The UK’s first official growth figures since the Brexit vote have confounded the government’s warnings of an immediate recession if Britain voted to leave the EU.
The economy was 0.5 per cent larger between July and September than three months earlier, according to the Office for National Statistics. The Treasury had predicted it would shrink 0.1 per cent.
Philip Hammond, the UK chancellor, welcomed the news, saying: “The fundamentals of the UK economy are strong, and today’s data show that the economy is resilient.
“The economy will need to adjust to a new relationship with the EU, but we are well-placed to deal with the challenges and take advantage of opportunities.”
Joe Grice, chief economist of the ONS, said the figures gave “the most comprehensive picture so far of the post-referendum UK economy … the economy has continued to expand at a rate broadly similar to that seen since 2015 and there is little evidence of a pronounced effect in the immediate aftermath of the [Brexit] vote”.
Alan Clarke of Scotiabank welcomed them as “a million miles from the zero or negative readings that we feared when survey indicators fell off a cliff after the Brexit vote”.

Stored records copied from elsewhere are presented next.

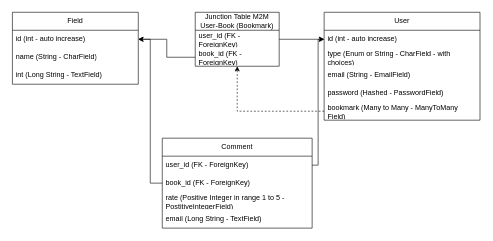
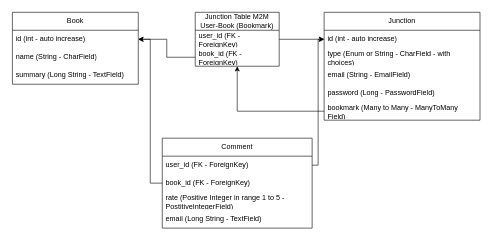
  <mxCell id="0" />
  <mxCell id="1" parent="0" />
- <mxCell id="2" value="Field" style="swimlane;fontStyle=0;childLayout=stackLayout;horizontal=1;startSize=30;horizontalStack=0;resizeParent=1;resizeParentMax=0;resizeLast=0;collapsible=1;marginBottom=0;whiteSpace=wrap;html=1;" vertex="1" parent="1"><mxGeometry x="20" y="20" width="210" height="120" as="geometry" /></mxCell>
+ <mxCell id="2" value="Book" style="swimlane;fontStyle=0;childLayout=stackLayout;horizontal=1;startSize=30;horizontalStack=0;resizeParent=1;resizeParentMax=0;resizeLast=0;collapsible=1;marginBottom=0;whiteSpace=wrap;html=1;" vertex="1" parent="1"><mxGeometry x="20" y="20" width="210" height="120" as="geometry" /></mxCell>
  <mxCell id="3" value="id (int - auto increase)" style="text;strokeColor=none;fillColor=none;align=left;verticalAlign=middle;spacingLeft=4;spacingRight=4;overflow=hidden;points=[[0,0.5],[1,0.5]];portConstraint=eastwest;rotatable=0;whiteSpace=wrap;html=1;" vertex="1" parent="2"><mxGeometry y="30" width="210" height="30" as="geometry" /></mxCell>
  <mxCell id="4" value="name (String - CharField)" style="text;strokeColor=none;fillColor=none;align=left;verticalAlign=middle;spacingLeft=4;spacingRight=4;overflow=hidden;points=[[0,0.5],[1,0.5]];portConstraint=eastwest;rotatable=0;whiteSpace=wrap;html=1;" vertex="1" parent="2"><mxGeometry y="60" width="210" height="30" as="geometry" /></mxCell>
- <mxCell id="5" value="int (Long String - TextField)" style="text;strokeColor=none;fillColor=none;align=left;verticalAlign=middle;spacingLeft=4;spacingRight=4;overflow=hidden;points=[[0,0.5],[1,0.5]];portConstraint=eastwest;rotatable=0;whiteSpace=wrap;html=1;" vertex="1" parent="2"><mxGeometry y="90" width="210" height="30" as="geometry" /></mxCell>
- <mxCell id="6" value="User" style="swimlane;fontStyle=0;childLayout=stackLayout;horizontal=1;startSize=30;horizontalStack=0;resizeParent=1;resizeParentMax=0;resizeLast=0;collapsible=1;marginBottom=0;whiteSpace=wrap;html=1;" vertex="1" parent="1"><mxGeometry x="540" y="20" width="260" height="180" as="geometry" /></mxCell>
+ <mxCell id="5" value="summary (Long String - TextField)" style="text;strokeColor=none;fillColor=none;align=left;verticalAlign=middle;spacingLeft=4;spacingRight=4;overflow=hidden;points=[[0,0.5],[1,0.5]];portConstraint=eastwest;rotatable=0;whiteSpace=wrap;html=1;" vertex="1" parent="2"><mxGeometry y="90" width="210" height="30" as="geometry" /></mxCell>
+ <mxCell id="6" value="Junction" style="swimlane;fontStyle=0;childLayout=stackLayout;horizontal=1;startSize=30;horizontalStack=0;resizeParent=1;resizeParentMax=0;resizeLast=0;collapsible=1;marginBottom=0;whiteSpace=wrap;html=1;" vertex="1" parent="1"><mxGeometry x="540" y="20" width="260" height="180" as="geometry" /></mxCell>
  <mxCell id="7" value="id (int - auto increase)" style="text;strokeColor=none;fillColor=none;align=left;verticalAlign=middle;spacingLeft=4;spacingRight=4;overflow=hidden;points=[[0,0.5],[1,0.5]];portConstraint=eastwest;rotatable=0;whiteSpace=wrap;html=1;" vertex="1" parent="6"><mxGeometry y="30" width="260" height="30" as="geometry" /></mxCell>
  <mxCell id="8" value="type (Enum or String - CharField - with choices)" style="text;strokeColor=none;fillColor=none;align=left;verticalAlign=middle;spacingLeft=4;spacingRight=4;overflow=hidden;points=[[0,0.5],[1,0.5]];portConstraint=eastwest;rotatable=0;whiteSpace=wrap;html=1;" vertex="1" parent="6"><mxGeometry y="60" width="260" height="30" as="geometry" /></mxCell>
  <mxCell id="9" value="email (String - EmailField)" style="text;strokeColor=none;fillColor=none;align=left;verticalAlign=middle;spacingLeft=4;spacingRight=4;overflow=hidden;points=[[0,0.5],[1,0.5]];portConstraint=eastwest;rotatable=0;whiteSpace=wrap;html=1;" vertex="1" parent="6"><mxGeometry y="90" width="260" height="30" as="geometry" /></mxCell>
- <mxCell id="10" value="password (Hashed - PasswordField)" style="text;strokeColor=none;fillColor=none;align=left;verticalAlign=middle;spacingLeft=4;spacingRight=4;overflow=hidden;points=[[0,0.5],[1,0.5]];portConstraint=eastwest;rotatable=0;whiteSpace=wrap;html=1;" vertex="1" parent="6"><mxGeometry y="120" width="260" height="30" as="geometry" /></mxCell>
+ <mxCell id="10" value="password (Long - PasswordField)" style="text;strokeColor=none;fillColor=none;align=left;verticalAlign=middle;spacingLeft=4;spacingRight=4;overflow=hidden;points=[[0,0.5],[1,0.5]];portConstraint=eastwest;rotatable=0;whiteSpace=wrap;html=1;" vertex="1" parent="6"><mxGeometry y="120" width="260" height="30" as="geometry" /></mxCell>
  <mxCell id="11" value="bookmark (Many to Many - ManyToMany Field)" style="text;strokeColor=none;fillColor=none;align=left;verticalAlign=middle;spacingLeft=4;spacingRight=4;overflow=hidden;points=[[0,0.5],[1,0.5]];portConstraint=eastwest;rotatable=0;whiteSpace=wrap;html=1;" vertex="1" parent="6"><mxGeometry y="150" width="260" height="30" as="geometry" /></mxCell>
  <mxCell id="12" value="Comment" style="swimlane;fontStyle=0;childLayout=stackLayout;horizontal=1;startSize=30;horizontalStack=0;resizeParent=1;resizeParentMax=0;resizeLast=0;collapsible=1;marginBottom=0;whiteSpace=wrap;html=1;" vertex="1" parent="1"><mxGeometry x="270" y="230" width="250" height="150" as="geometry" /></mxCell>
  <mxCell id="13" value="user_id (FK - ForeignKey)" style="text;strokeColor=none;fillColor=none;align=left;verticalAlign=middle;spacingLeft=4;spacingRight=4;overflow=hidden;points=[[0,0.5],[1,0.5]];portConstraint=eastwest;rotatable=0;whiteSpace=wrap;html=1;" vertex="1" parent="12"><mxGeometry y="30" width="250" height="30" as="geometry" /></mxCell>
  <mxCell id="14" value="book_id (FK - ForeignKey)" style="text;strokeColor=none;fillColor=none;align=left;verticalAlign=middle;spacingLeft=4;spacingRight=4;overflow=hidden;points=[[0,0.5],[1,0.5]];portConstraint=eastwest;rotatable=0;whiteSpace=wrap;html=1;" vertex="1" parent="12"><mxGeometry y="60" width="250" height="30" as="geometry" /></mxCell>
  <mxCell id="15" value="rate (Positive Integer in range 1 to 5 - PostitiveIntegerField)" style="text;strokeColor=none;fillColor=none;align=left;verticalAlign=middle;spacingLeft=4;spacingRight=4;overflow=hidden;points=[[0,0.5],[1,0.5]];portConstraint=eastwest;rotatable=0;whiteSpace=wrap;html=1;" vertex="1" parent="12"><mxGeometry y="90" width="250" height="30" as="geometry" /></mxCell>
  <mxCell id="16" value="email (Long String - TextField)" style="text;strokeColor=none;fillColor=none;align=left;verticalAlign=middle;spacingLeft=4;spacingRight=4;overflow=hidden;points=[[0,0.5],[1,0.5]];portConstraint=eastwest;rotatable=0;whiteSpace=wrap;html=1;" vertex="1" parent="12"><mxGeometry y="120" width="250" height="30" as="geometry" /></mxCell>
  <mxCell id="17" style="edgeStyle=orthogonalEdgeStyle;rounded=0;orthogonalLoop=1;jettySize=auto;html=1;entryX=0;entryY=0.5;entryDx=0;entryDy=0;" edge="1" parent="1" source="13" target="7"><mxGeometry relative="1" as="geometry"><Array as="points"><mxPoint x="530" y="275" /><mxPoint x="530" y="65" /></Array></mxGeometry></mxCell>
  <mxCell id="18" style="edgeStyle=orthogonalEdgeStyle;rounded=0;orthogonalLoop=1;jettySize=auto;html=1;entryX=1;entryY=0.5;entryDx=0;entryDy=0;" edge="1" parent="1" source="14" target="3"><mxGeometry relative="1" as="geometry" /></mxCell>
  <mxCell id="19" value="Junction Table M2M User-Book (Bookmark)" style="swimlane;fontStyle=0;childLayout=stackLayout;horizontal=1;startSize=30;horizontalStack=0;resizeParent=1;resizeParentMax=0;resizeLast=0;collapsible=1;marginBottom=0;whiteSpace=wrap;html=1;" vertex="1" parent="1"><mxGeometry x="325" y="20" width="140" height="90" as="geometry" /></mxCell>
  <mxCell id="20" value="user_id (FK - ForeignKey)" style="text;strokeColor=none;fillColor=none;align=left;verticalAlign=middle;spacingLeft=4;spacingRight=4;overflow=hidden;points=[[0,0.5],[1,0.5]];portConstraint=eastwest;rotatable=0;whiteSpace=wrap;html=1;" vertex="1" parent="19"><mxGeometry y="30" width="140" height="30" as="geometry" /></mxCell>
  <mxCell id="21" value="book_id (FK - ForeignKey)" style="text;strokeColor=none;fillColor=none;align=left;verticalAlign=middle;spacingLeft=4;spacingRight=4;overflow=hidden;points=[[0,0.5],[1,0.5]];portConstraint=eastwest;rotatable=0;whiteSpace=wrap;html=1;" vertex="1" parent="19"><mxGeometry y="60" width="140" height="30" as="geometry" /></mxCell>
- <mxCell id="22" style="edgeStyle=orthogonalEdgeStyle;rounded=0;orthogonalLoop=1;jettySize=auto;html=1;dashed=1;" edge="1" parent="1" source="11" target="19"><mxGeometry relative="1" as="geometry" /></mxCell>
+ <mxCell id="22" style="edgeStyle=orthogonalEdgeStyle;rounded=0;orthogonalLoop=1;jettySize=auto;html=1;" edge="1" parent="1" source="11" target="19"><mxGeometry relative="1" as="geometry" /></mxCell>
  <mxCell id="23" style="edgeStyle=orthogonalEdgeStyle;rounded=0;orthogonalLoop=1;jettySize=auto;html=1;entryX=0;entryY=0.5;entryDx=0;entryDy=0;" edge="1" parent="1" source="20" target="7"><mxGeometry relative="1" as="geometry" /></mxCell>
  <mxCell id="24" style="edgeStyle=orthogonalEdgeStyle;rounded=0;orthogonalLoop=1;jettySize=auto;html=1;entryX=1;entryY=0.5;entryDx=0;entryDy=0;" edge="1" parent="1" source="21" target="3"><mxGeometry relative="1" as="geometry" /></mxCell>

In the run-up to the referendum, David Cameron said “a vote to leave the EU would cause an economic shock that would tip Britain into recession and cost at least half a million jobs”. This warning and Treasury predictions of the longer term economic damage Brexit would cause were central to what Brexit supporters dubbed “project fear”.
Many economists and institutions — including the Bank of England and the International Monetary Fund — also warned that leaving the EU would have economic costs.
Some supporters of Brexit are demanding that the Treasury “publicly reject” their pre-Brexit forecasts. “With referendum campaigning complete and evidence these forecasts were utterly inaccurate, now is the time for humility” said Ryan Bourne of free market think-tank the Institute for Economic Affairs, one of the few economists who predicted Brexit would boost the UK economy.
Other economists say the new figures do little to reassure them. The UK is more than two years away from leaving the EU — the two-year process is to begin by the end of March next year — and there is no detail yet on its future relationship with the bloc, or with other countries.
“The outlook for 2017 remains poor,” said James Knightley of ING. “Consumer spending is likely to come under downward pressure as inflation eats into household purchasing power.” Economists also note that a slowdown in business investment suggested by some surveys could take time to materialise because businesses could finish existing projects but not start new ones.
Economists’ greatest fear is that Brexit will weaken trading relationships, limiting growth and making it harder to benefit from overseas skills and technological advances that would boost productivity.
“The fundamental shock … is a long-run change to the structure of the economy from the UK’s new trading relationships,” said Simon Kirby of the National Institute of Economic and Social Research.
The government is only in the very early stages of developing negotiating positions with the EU: it will be at least two years before the country knows what that trading relationship will look like and longer for deals with non-EU countries.
“We would not get too carried away,” said Ruth Gregory of Capital Economics. “It could be that the economy is in a post-referendum ‘sweet spot’, whereby some of the positive developments since the vote, such as action by the MPC have been felt before the major adverse consequences, such as a rise in inflation.”
The services sector, which makes up nearly 80 per cent of the UK economy, was responsible for all of the third-quarter growth, expanding 0.8 per cent. The three other sectors — industrial production, construction and agriculture — contracted.
There was particularly strong growth from the film and television industry. Film and TV programme production activity — which includes cinema ticket sales — grew 16.4 per cent, helped by the release of popular films such as Star Trek and The BFG over the summer. Even though this sector accounts for less than 1 per cent of the economy, it added 0.1 per cent to overall GDP growth.
The strength of services continues the pattern since the financial crisis, with output 12.1 per cent higher than its pre-crisis peak. In contrast, manufacturing is still 5.6 per cent smaller than at the start of 2008 and construction 1.3 per cent lower.
There was a brief charge in UK financial markets in response to the figures, lifting the pound to $1.2270, its highest level for a week. Markets had been uneasy beforehand, with the domestic-focused FTSE 250 index down 0.17 per cent and sterling at $1.222, just a few cents above its recent 31-year-low.
The preliminary estimate of GDP growth is subject to revision. The current figure was based on only 44 per cent of the data required for the final estimate. Growth in the second quarter was 0.7 per cent.